In Root, each player has completely different objectives and rules.
Don't do asymmetry. You're just making things harder for yourself, unnecessarily. Any payoff will not be worth the reward.
Should you be creative?
If you're trying to design lighter games, your biggest problem is going to be finding something new, that works. There's not much design space down there, and it's been heavily mined. The games are so simple that they can't really be "fixed". They either work, or they don't. You'll need to just try all kinds of creative stuff, because you're really looking for something new.
If you're designing more complex games, it's easy to make something that's different enough. There is huge design space left, in established genres. It's more about the craft, and less about invention. It's my advice to be less creative here, and stick to the kinds of games that work.
Radlands is clearly in the same genre as Magic: the Gathering, and its design can reference or contrast against Magic constantly.
Logic & psychology
The technical and logical part of game design is easy. Balance, costs, ratios, and the like, are dead simple. The psychological part is really difficult. Why is something fun?
The psychological part is the more important one, and the logic is just there as a functioning structure that serves the psychological objectives.
Fixing problems is easy. Understanding what the problems are is hard.
Strategy, Fun & Surprise
What is a turn?
Why can't you just take three turns at once, or even all of them?
A turn is really an opportunity you're given, to respond to changes in the state of the game. If nothing has changed, there's nothing new to think about. You can just continue with your current plan, except you have to wait for all the other players. That's boring. If players are wanting to have their turns early, or skipping ahead, that's a sign of this problem.
Every turn should give the player some new information to consider. That will often be the actions of the opponents, but can also be things like random effects, or just drawing cards.

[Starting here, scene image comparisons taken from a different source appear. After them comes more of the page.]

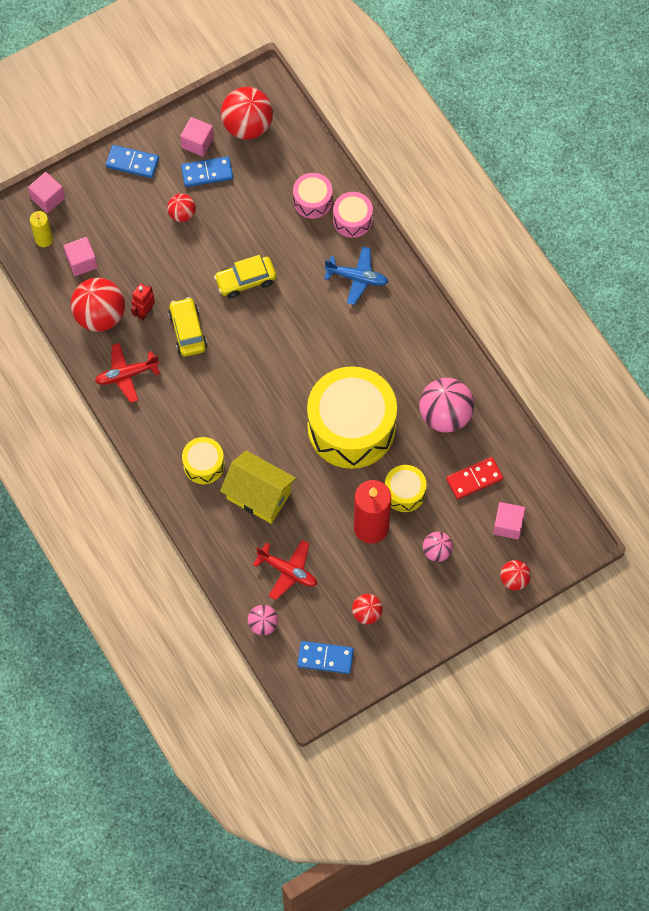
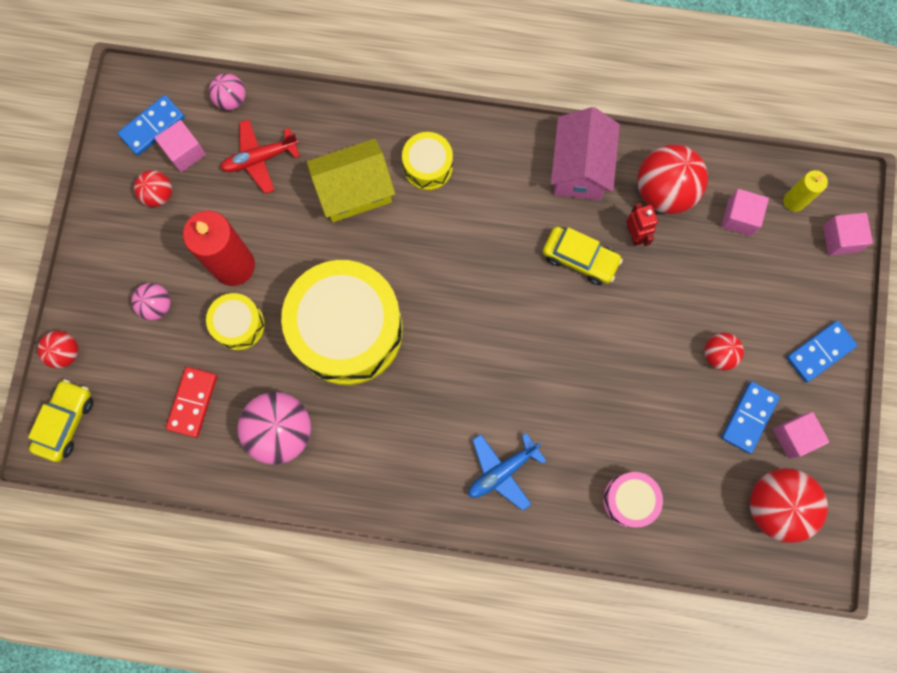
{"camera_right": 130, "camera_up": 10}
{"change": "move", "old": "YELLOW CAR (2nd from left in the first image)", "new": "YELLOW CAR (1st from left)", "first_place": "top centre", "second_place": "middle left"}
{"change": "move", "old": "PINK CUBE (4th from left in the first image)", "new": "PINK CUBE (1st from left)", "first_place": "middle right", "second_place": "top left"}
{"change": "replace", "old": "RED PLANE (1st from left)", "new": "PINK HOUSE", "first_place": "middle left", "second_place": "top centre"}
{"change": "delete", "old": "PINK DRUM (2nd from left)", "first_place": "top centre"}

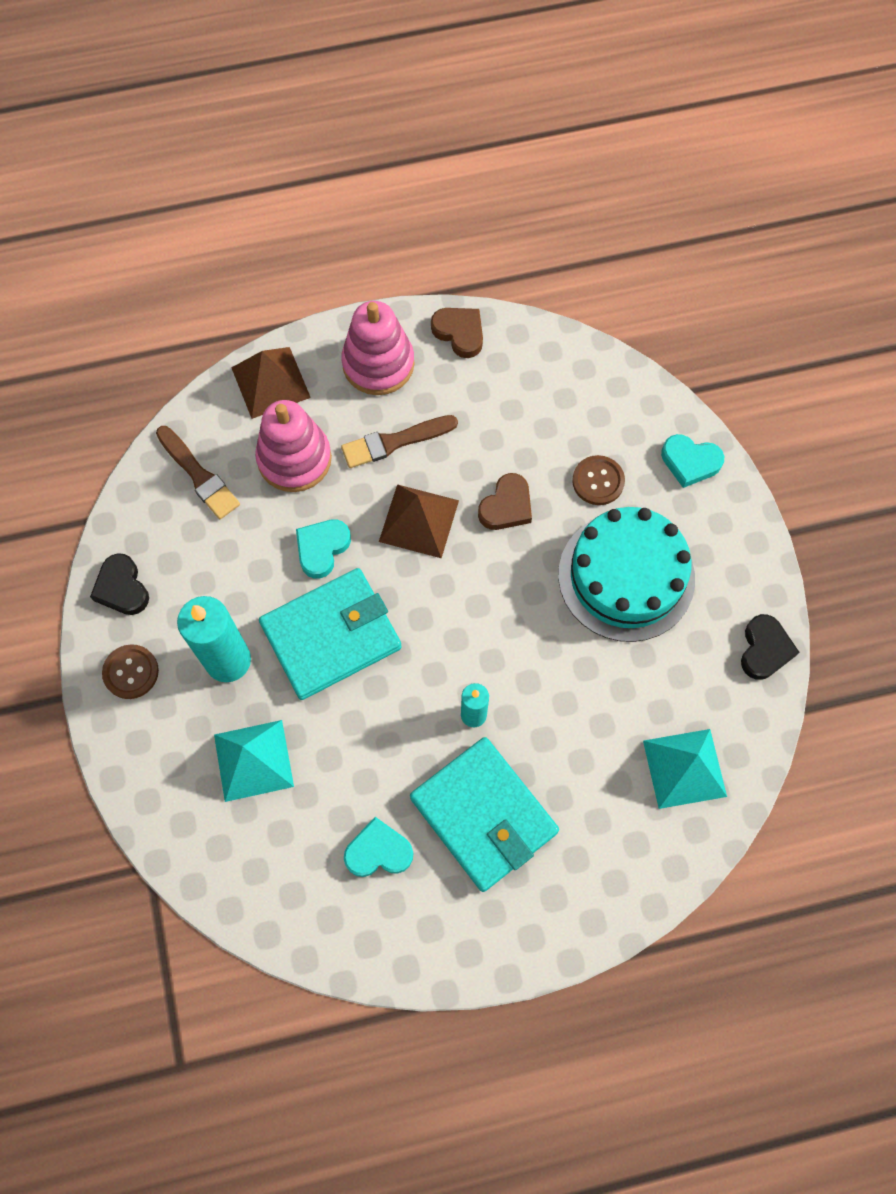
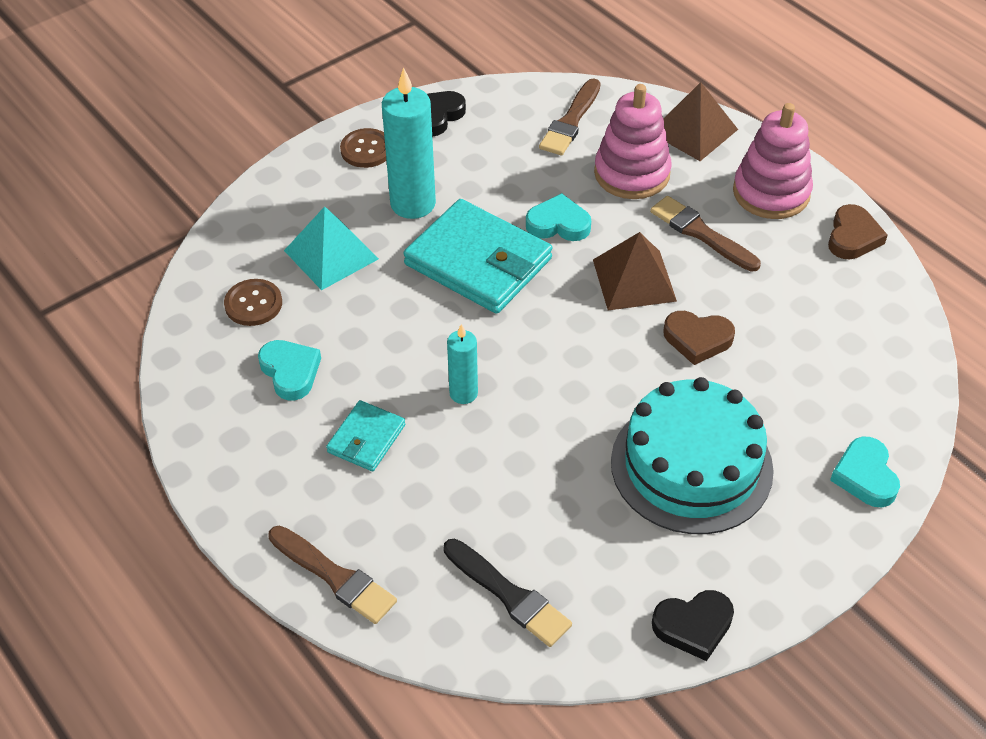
{"camera_right": 65, "camera_up": -20}
{"change": "move", "old": "BROWN BUTTON (2nd from left in the first image)", "new": "BROWN BUTTON (1st from left)", "first_place": "middle right", "second_place": "middle left"}
{"change": "insert", "new": "BROWN BRUSH (1st from left)", "second_place": "bottom centre"}
{"change": "resize", "old": "TURQUOISE WALLET (2nd from left in the first image)", "first_place": "bottom centre", "second_place": "centre", "factor": 0.51}
{"change": "replace", "old": "TURQUOISE PYRAMID (2nd from left)", "new": "BLACK BRUSH", "first_place": "middle right", "second_place": "bottom centre"}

In my gangster game, players can move to different locations around a city, which let the player get various bonuses, and/or roll dice. However, I decided that locations cannot just give bonuses. They must roll at least one die. Why? Because the bonuses give no new information.
Make a good game
There is no substitute.
Radlands is still selling better than the vast majority of new games. Yet, no one is promoting Radlands. There is no marketing. The artwork and design certainly helped, as did the good name of Roxley. However, if the game had been mediocre, or even just reasonably good, it would be long forgotten by now.
People buy a game. They play it with others. Those others like it, and buy it. The game spreads. People talk about the game positively in posts, reviews, and videos. It's very meritocratic. This is what happened with Radlands, and I've seen it with the viral spread of Codenames.
Fundamentals
Add something fundamental to your game, not extraneous. Systems should not add extraneous qualities or objects. The fundamental qualities of games are things like cards, money/resources, health, victory points, and basic actions.
A fundamental is completely unrelated to any other system. Attempts to find an equivalent in another system are not necessarily impossible, but are difficult.
In a friend's Wild West game, there were rows of cards you could buy, take, and fight. He wanted to add something else to the game, but I convinced him to just add more things in the card rows, or add more card rows.
If you create a system, choose something that mechanically and thematically interacts with as many of your existing systems as possible.
My farming game has trees, crops, animals, and other things. I was thinking about adding ships to the game, but realised that ships don't really interact with any of those things, except maybe that the ships could cost wood from the trees. Instead, I added irrigation, as trees and crops use it, and animals need to drink.
I thought of having a horse, that would make some actions have bigger effects. Some actions can't be made bigger, however, so I'd have to go marking all the horse-relevant actions somehow. Instead, I created the Farmhand. This is a special token you can put on any space, and it lets you use that space again at the end of every round. It interacts with absolutely everything, and is very interesting in play.